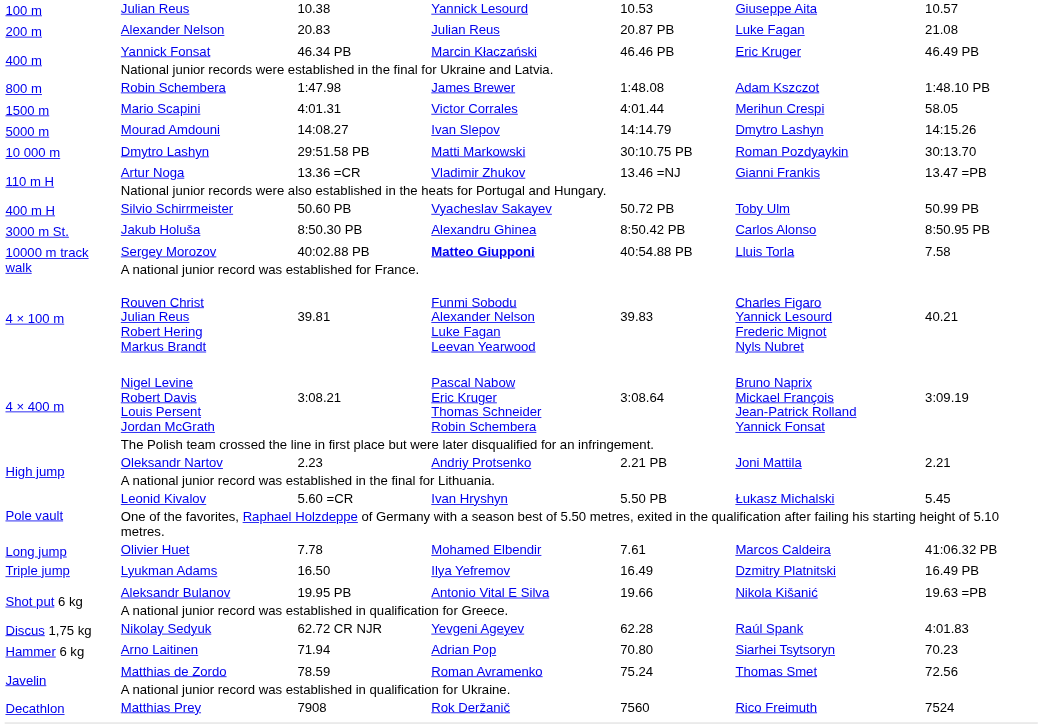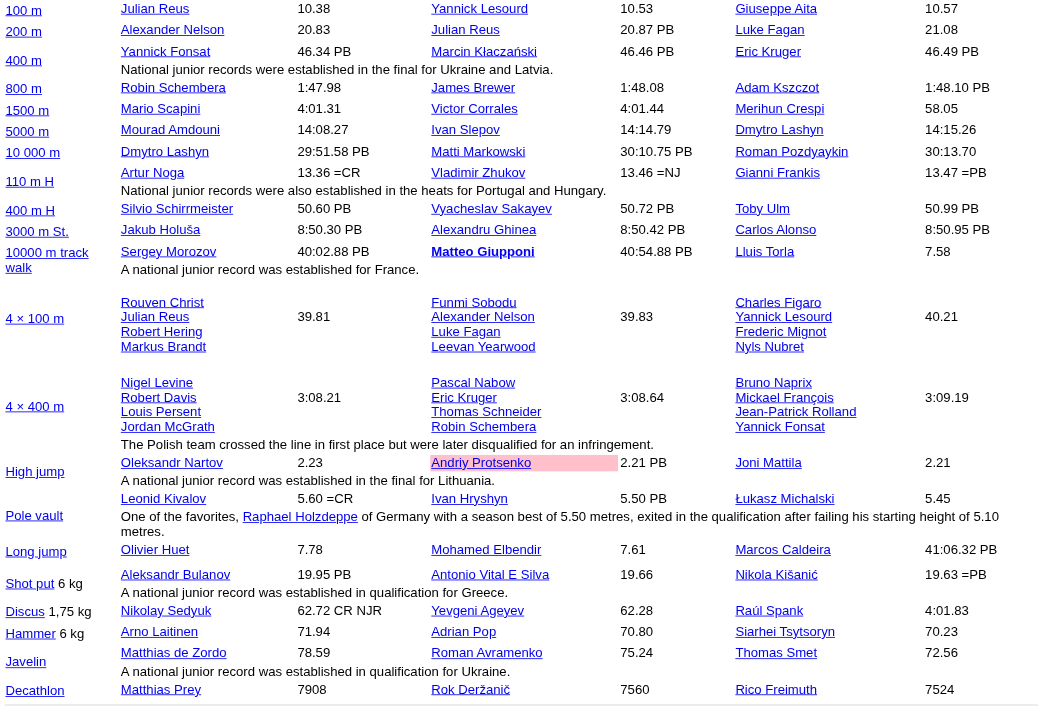Oleksandr Nartov | column 4: no background -> pink background
- row: Triple jump | Lyukman Adams | 16.50 | Ilya Yefremov | 16.49 | Dzmitry Platnitski | 16.49 PB
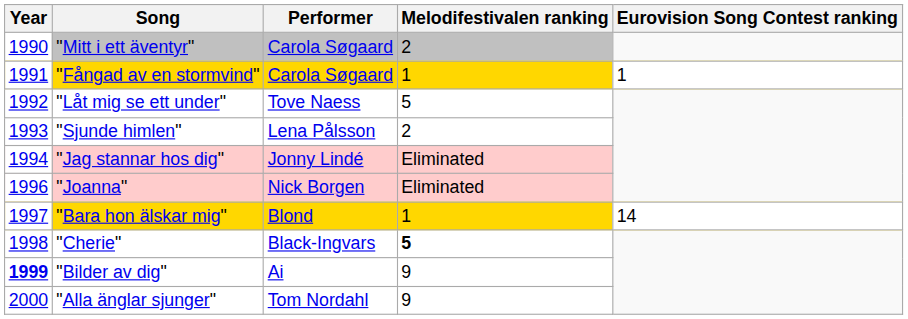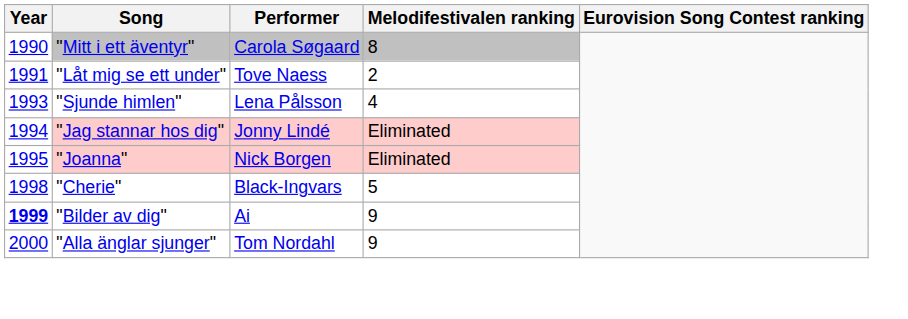"Mitt i ett äventyr" | Melodifestivalen ranking: 2 -> 8
- row: 1991 | "Fångad av en stormvind" | Carola Søgaard | 1 | 1
"Låt mig se ett under" | Year: 1992 -> 1991
"Låt mig se ett under" | Melodifestivalen ranking: 5 -> 2
"Sjunde himlen" | Melodifestivalen ranking: 2 -> 4
"Joanna" | Year: 1996 -> 1995
- row: 1997 | "Bara hon älskar mig" | Blond | 1 | 14
"Cherie" | Melodifestivalen ranking: bold -> normal
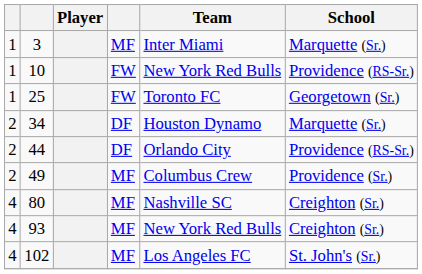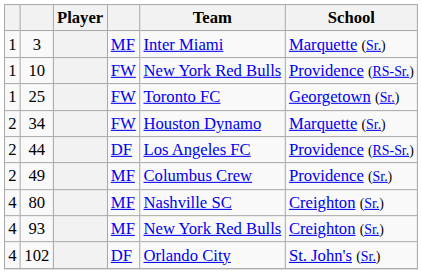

_ _ _ _ _

* Objective
Copy every line of the material above verbatim, from the first block through the last, and omit the pictures from your answer.

* The reply
Oleksandr Nartov | column 4: no background -> pink background
- row: Triple jump | Lyukman Adams | 16.50 | Ilya Yefremov | 16.49 | Dzmitry Platnitski | 16.49 PB
"Mitt i ett äventyr" | Melodifestivalen ranking: 2 -> 8
- row: 1991 | "Fångad av en stormvind" | Carola Søgaard | 1 | 1
"Låt mig se ett under" | Year: 1992 -> 1991
"Låt mig se ett under" | Melodifestivalen ranking: 5 -> 2
"Sjunde himlen" | Melodifestivalen ranking: 2 -> 4
"Joanna" | Year: 1996 -> 1995
- row: 1997 | "Bara hon älskar mig" | Blond | 1 | 14
"Cherie" | Melodifestivalen ranking: bold -> normal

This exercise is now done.